榮倉奈々と菅野美穂がW主演している木曜22時『蜜の味~A Taste Of Honey~』(フジテレビ系)が陰ながら安定した視聴率を保っている。
森本直子(榮倉)は幼いころから好きだった叔父・池澤雅人(ARATA)を追いかけて、東京の医大へ入学する。そこで初めて、雅人に原田彩(菅野)という恋人がいることを知る。直子は彩が雅人を幸せに出来ないと思うも、二人の結婚が決まってしまう。それでも諦めきれない直子と、結婚してからどこかぎくしゃくし始める雅人と彩の三角関係だ。
結婚した時点で結論が出るのではなく、全てが始まる。若さゆえどうすれば良いのか分からずただ想うしか出来ない純朴さと、何一つ不自由することなく順調に生きてきた女性の初めての挫折に畏怖する二人の女性が、一人の男を巡って繰り広げる泥沼劇である。
純粋に好きな人を追いかける直子と、自分より劣っているものに負けることが許せない彩の相反する二人の抗争はまさに女の闘いだ。直接やり合うシーンは少なく、水面下での心理戦が中心である。そしてこの心理戦が巧みで怖い。優位に立ちたい彩が直子に仕掛けることが主だが、これも何も知らない人には分からないように巧妙に攻める。それを分かっている直子が彩にビクビクしながらも、しっかりと立ち向かっていく姿に毎回ヒヤヒヤしてしまう。
そしてこの二人の間に挟まれる雅人がどれだけ情けない優柔不断な男なのかと思えば、こちらもしっかり自分の意志を持った男だから驚くのだ。直子に対する感情は読めない部分も多いが、彩にはしっかり三行半をつきつけている。男が二人の女の間をうろうろすることはなく、三人がそれぞれ何かと闘っている不思議な三角関係である。しかしその関係もいつかは崩れる。それが崩れたとき、また大きく物語はうねるのだろう。次回あたり大きくうねりそうなので、見逃せないところだ。
榮倉は2010年の『泣かないと決めた日』以来のドラマ主演だ。『泣かないと決めた日』に続き、今回もいじめられ役だ。彩に追い込まれる姿を見ると、いじめたくなるのが分かる気がするくらいいじめられ役が妙に板についてきたように思う。今回は『蜜の味』というタイトルに加えドロドロの三角関係ということで、濃厚なシーンも多少ある。そんな大人な恋愛に割り込むには、榮倉は幼く見えたのだが、女優としても経験豊富な菅野と対照的な存在としては見た目的にももってこいだ。

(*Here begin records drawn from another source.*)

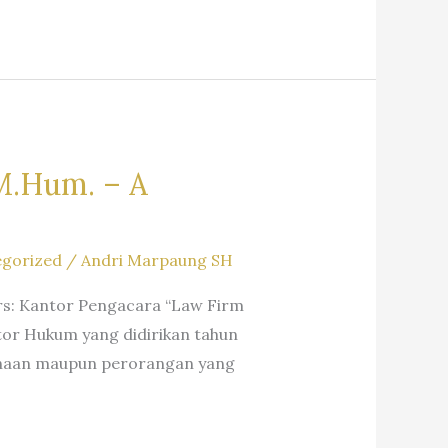
 M.Hum. – A
gorized
/
Andri Marpaung SH
ers: Kantor Pengacara “Law Firm
ntor Hukum yang didirikan tahun
ahaan maupun perorangan yang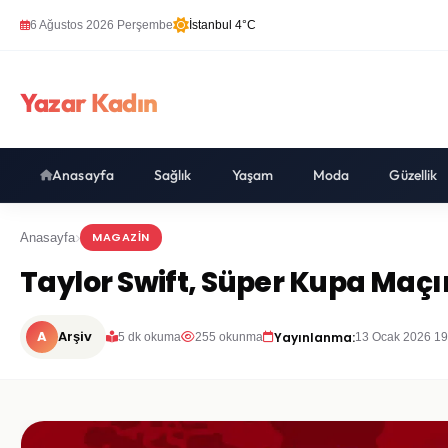
6 Ağustos 2026 Perşembe
İstanbul 4°C
Yazar Kadın
Anasayfa
Sağlık
Yaşam
Moda
Güzellik
MAGAZIN
Anasayfa
Taylor Swift, Süper Kupa Maç
A
Arşiv
Yayınlanma:
5 dk okuma
255 okunma
13 Ocak 2026 19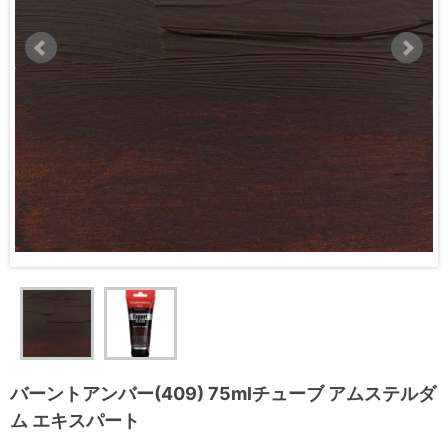
バーントアンバー(409) 75mlチューブ アムステルダ
ム エキスパート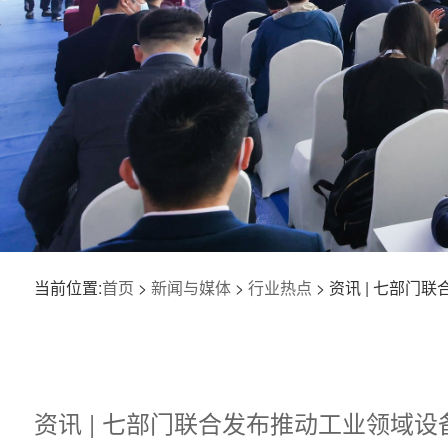
当前位置:
首页
>
新闻与媒体
>
行业热点
> 资讯 | 七部
资讯 | 七部门联合发布推动工业领域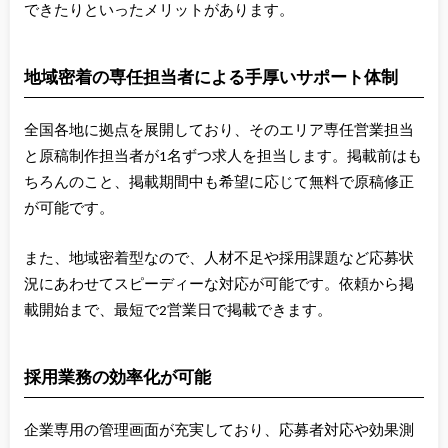
できたりといったメリットがあります。
地域密着の専任担当者による手厚いサポート体制
全国各地に拠点を展開しており、そのエリア専任営業担当
と原稿制作担当者が1名ずつ求人を担当します。掲載前はも
ちろんのこと、掲載期間中も希望に応じて無料で原稿修正
が可能です。
また、地域密着型なので、人材不足や採用課題など応募状
況にあわせてスピーディーな対応が可能です。依頼から掲
載開始まで、最短で2営業日で掲載できます。
採用業務の効率化が可能
企業専用の管理画面が充実しており、応募者対応や効果測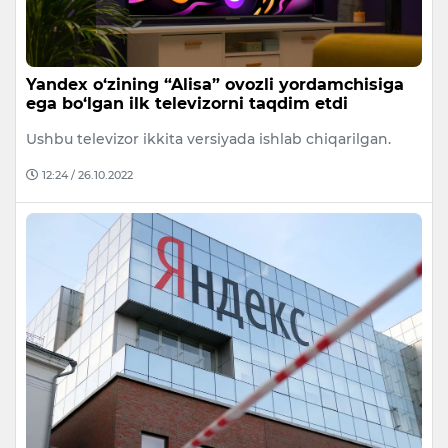
Yandex o‘zining “Alisa” ovozli yordamchisiga
ega bo‘lgan ilk televizorni taqdim etdi
Ushbu televizor ikkita versiyada ishlab chiqarilgan.
12:24 / 26.10.2022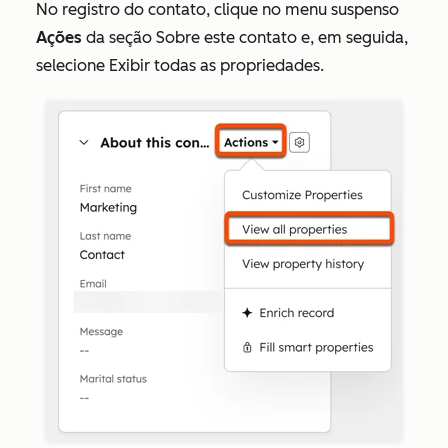
No registro do contato, clique no menu suspenso
Ações
da seção
Sobre este contato
e, em seguida,
selecione Exibir todas as propriedades.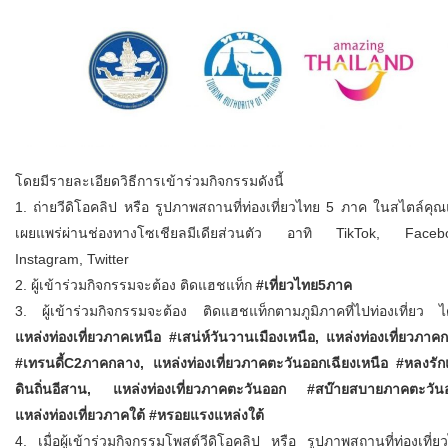
โดยมีรายละเอียดวิธีการเข้าร่วมกิจกรรมดังนี้
1. ถ่ายวีดิโอคลิป หรือ รูปภาพสถานที่ท่องเที่ยวไทย 5 ภาค ในสไตล์คุณ
เผยแพร่ผ่านช่องทางโซเชียลมีเดียส่วนตัว อาทิ TikTok, Faceb
Instagram, Twitter
2. ผู้เข้าร่วมกิจกรรมจะต้อง ติดแฮชแท็ก
#เที่ยวไทย5ภาค
3. ผู้เข้าร่วมกิจกรรมจะต้อง ติดแฮชแท็กตามภูมิภาคที่ไปท่องเที่ยว ได
แหล่งท่องเที่ยวภาคเหนือ #เสน่ห์วันวานเมืองเหนือ, แหล่งท่องเที่ยวภาค
#เทรนดี้C2ภาคกลาง, แหล่งท่องเที่ยวภาคตะวันออกเฉียงเหนือ #หลงรัก
ดินถิ่นอีสาน, แหล่งท่องเที่ยวภาคตะวันออก #สบ๊ายสบายภาคตะวัน
แหล่งท่องเที่ยวภาคใต้ #หรอยแรงแหล่งใต้
4. เมื่อผู้เข้าร่วมกิจกรรมโพสต์วีดิโอคลิป หรือ รูปภาพสถานที่ท่องเที่ย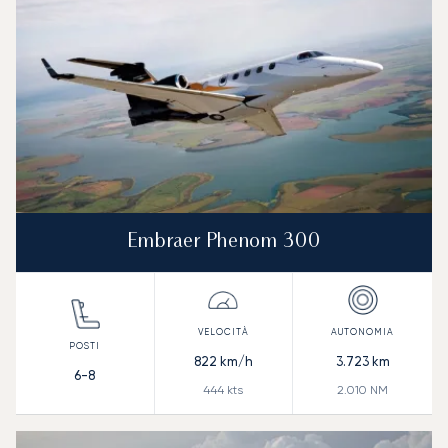
Embraer Phenom 300
822
km/h
3.723
km
6-8
444
kts
2.010
NM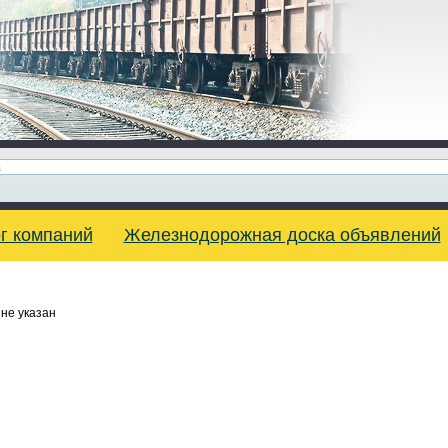
г компаний
Железнодорожная доска объявлений
не указан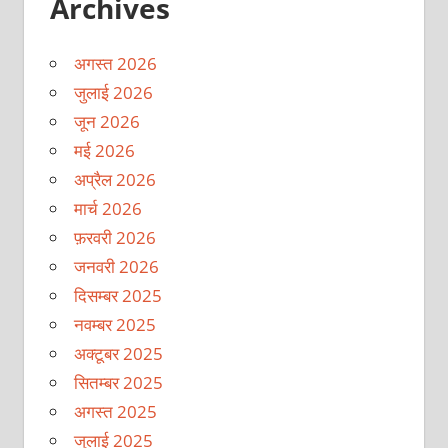
Archives
अगस्त 2026
जुलाई 2026
जून 2026
मई 2026
अप्रैल 2026
मार्च 2026
फ़रवरी 2026
जनवरी 2026
दिसम्बर 2025
नवम्बर 2025
अक्टूबर 2025
सितम्बर 2025
अगस्त 2025
जुलाई 2025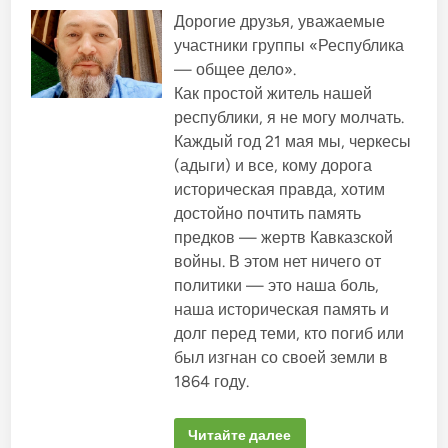
м
е
л
и
у
к
Дорогие друзья, уважаемые
а
р
г
м
б
е
участники группы «Республика
л
е
с
л
а
н
— общее дело».
п
в
т
и
у
е
у
Как простой житель нашей
б
к
и
К
л
республики, я не могу молчать.
д
Б
о
и
е
Р
Каждый год 21 мая мы, черкесы
к
в
п
с
а
у
п
а
(адыги) и все, кому дорога
н
т
р
с
н
а
историческая правда, хотим
и
к
т
з
о
и
достойно почтить память
а
ы
м
в
м
в
предков — жертв Кавказской
в
К
о
л
Б
м
войны. В этом нет ничего от
а
Р
с
с
политики — это наша боль,
п
о
т
р
х
наша историческая память и
я
о
р
м
т
а
долг перед теми, кто погиб или
.
и
н
в
был изгнан со своей земли в
и
т
т
1864 году.
р
ь
е
в
б
К
о
о
Я
Читайте далее
в
н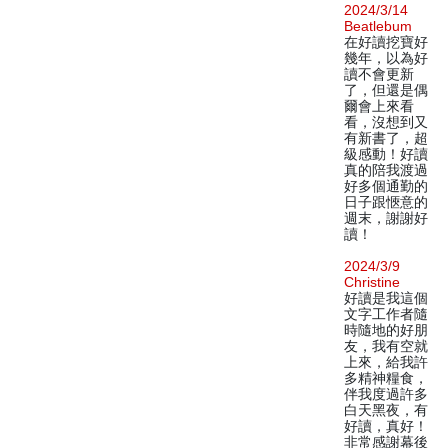
2024/3/14
Beatlebum
在好讀挖寶好
幾年，以為好
讀不會更新
了，但還是偶
爾會上來看
看，沒想到又
有新書了，超
級感動！好讀
真的陪我渡過
好多個通勤的
日子跟愜意的
週末，謝謝好
讀！
2024/3/9
Christine
好讀是我這個
文字工作者隨
時隨地的好朋
友，我有空就
上來，給我許
多精神糧食，
伴我度過許多
白天黑夜，有
好讀，真好！
非常感謝幕後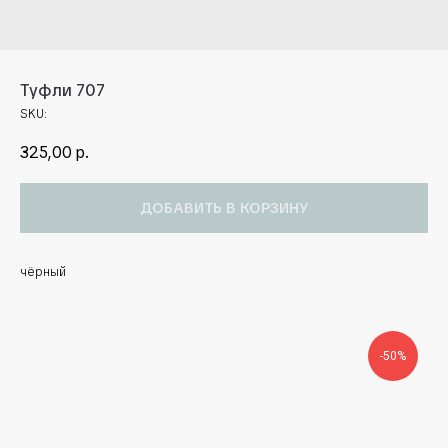
Туфли 707
SKU:
325,00
р.
ДОБАВИТЬ В КОРЗИНУ
чёрный
-50%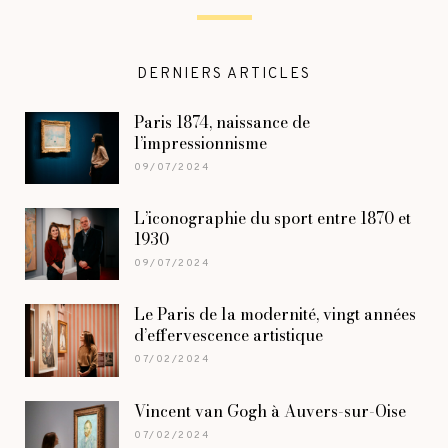
DERNIERS ARTICLES
Paris 1874, naissance de
l’impressionnisme
09/07/2024
L’iconographie du sport entre 1870 et
1930
09/07/2024
Le Paris de la modernité, vingt années
d’effervescence artistique
07/02/2024
Vincent van Gogh à Auvers-sur-Oise
07/02/2024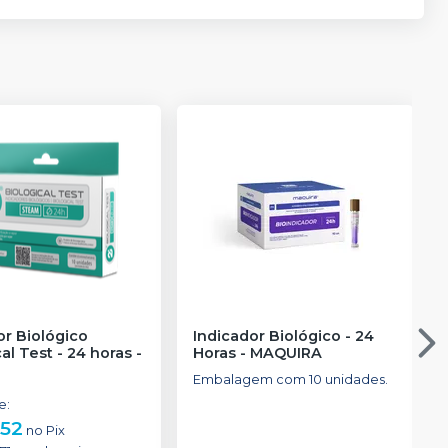
or Biológico
Indicador Biológico - 24
al Test - 24 horas
-
Horas
-
MAQUIRA
Embalagem com 10 unidades.
de
:
,52
no
Pix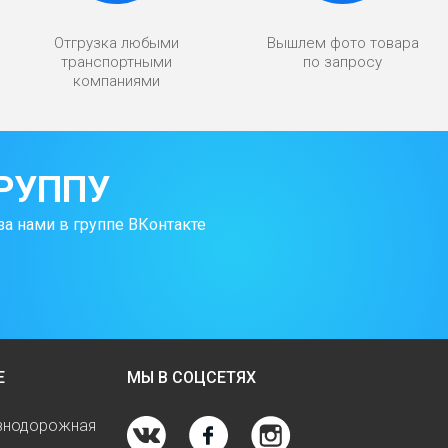
Отгрузка любыми
Вышлем фото товара
транспортными
по запросу
компаниями
РУППУ
за нами в группе ВКонтакте
Е
МЫ В СОЦСЕТЯХ
езнодорожная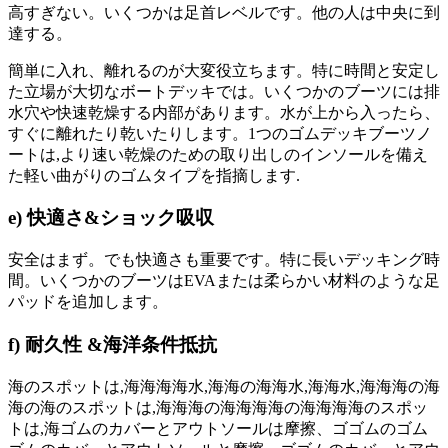
高すぎない。いくつかは足首レベルです。他の人は中央に到
達する。
簡単に入れ、離れるのが大変役立ちます。特に時間と安定し
た立場が大切なボートデッキでは。いくつかのブーツには排
水穴や快速乾燥する内部があります。水が上から入ったら、
すぐに離れたり乾いたりします。1つのゴムデッキブーツノ
ートは,より速い乾燥のための取り出しのインソールを備え
た軽い曲がりのゴムタイプを指摘します.
e) 快適さ&ショック吸収
安全はまず。でも快適さも重要です。特に長いデッキング時
間。いくつかのブーツはEVAまたは柔らかい材料のような足
パッドを追加します。
f) 耐久性 &海洋条件抵抗
海のスポットは,海海海海水,海海の海海水,海海水,海海海の海
海の海のスポットは,海海海の海海海海の海海海海のスポッ
トは,海ゴムのカバーとアウトソールは摩擦、ゴゴムのゴム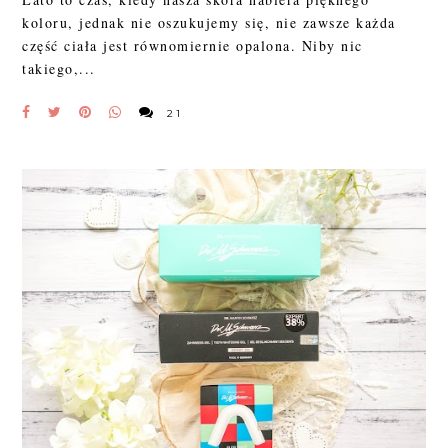
koloru, jednak nie oszukujemy się, nie zawsze każda
część ciała jest równomiernie opalona. Niby nic
takiego,...
21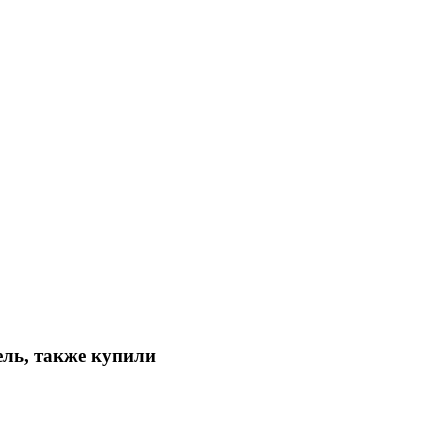
ль, также купили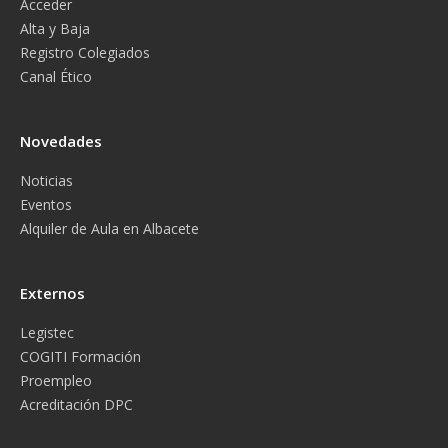
Acceder
Alta y Baja
Registro Colegiados
Canal Ético
Novedades
Noticias
Eventos
Alquiler de Aula en Albacete
Externos
Legistec
COGITI Formación
Proempleo
Acreditación DPC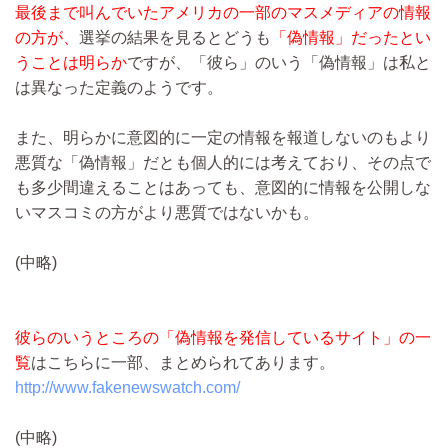
最後まで叫んでいたアメリカの一部のマスメディアの情報
の方が、
選挙の結果を見るとどうも
「偽情報」だったとい
うことは明らか
ですが、「彼ら」のいう「偽情報」は私と
は異なった定義のようです。
また、明らかに意図的に一定の情報を報道しないのもより
悪質な「偽情報」だとも個人的には考えており、その点で
も多少間違えることはあっても、意図的に情報を公開しな
いマスコミの方がより悪質ではないかも。
(中略)
彼らのいうところの「偽情報を発信しているサイト」の一
覧
はこちらに一部、まとめられてあります。
http://www.fakenewswatch.com/
(中略)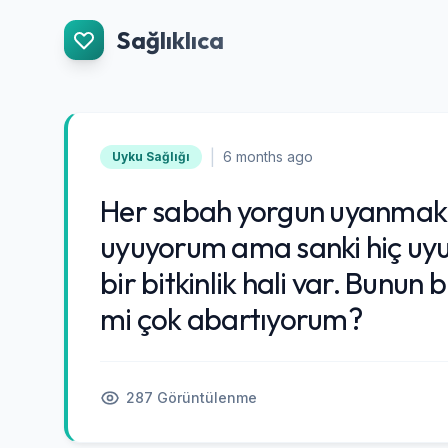
İçeriğe Git
Sağlıklıca
|
6 months ago
Uyku Sağlığı
Her sabah yorgun uyanmak
uyuyorum ama sanki hiç uyu
bir bitkinlik hali var. Bunun
mi çok abartıyorum?
287 Görüntülenme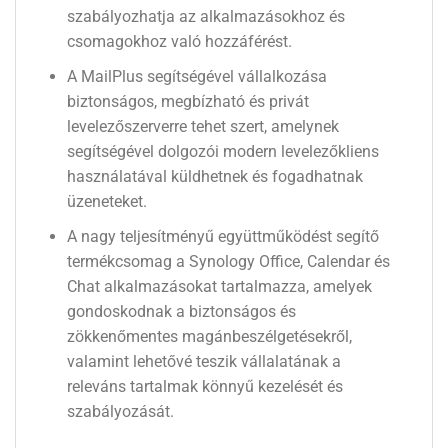
szabályozhatja az alkalmazásokhoz és
csomagokhoz való hozzáférést.
A MailPlus segítségével vállalkozása
biztonságos, megbízható és privát
levelezőszerverre tehet szert, amelynek
segítségével dolgozói modern levelezőkliens
használatával küldhetnek és fogadhatnak
üzeneteket.
A nagy teljesítményű együttműködést segítő
termékcsomag a Synology Office, Calendar és
Chat alkalmazásokat tartalmazza, amelyek
gondoskodnak a biztonságos és
zökkenőmentes magánbeszélgetésekről,
valamint lehetővé teszik vállalatának a
releváns tartalmak könnyű kezelését és
szabályozását.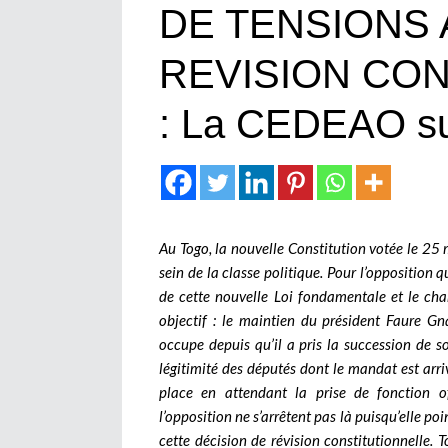
DE TENSIONS 
REVISION CO
: La CEDEAO sur
Au Togo, la nouvelle Constitution votée le 25 m
sein de la classe politique. Pour l’opposition 
de cette nouvelle Loi fondamentale et le c
objectif : le maintien du président Faure Gn
occupe depuis qu’il a pris la succession de s
légitimité des députés dont le mandat est ar
place en attendant la prise de fonction off
l’opposition ne s’arrêtent pas là puisqu’elle p
cette décision de révision constitutionnelle. To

物語は8年を経て、直子は同期の則杉康志(溝端淳平)と一緒に暮らす。8年後の直子の姿が8年前より成長しているのが、目に見えるから見上げたものだ。ただ髪の長さが変わっただけの変化ではなく、しっかり中から醸し出される変化も演じられている。そんな榮倉の演技力の幅を見ることが出来て驚いた。完成された菅野の演技に対し、女優としてもあどけなさの残る榮倉が、これから彩との直接対決でどのような女を魅せるのか楽しみである。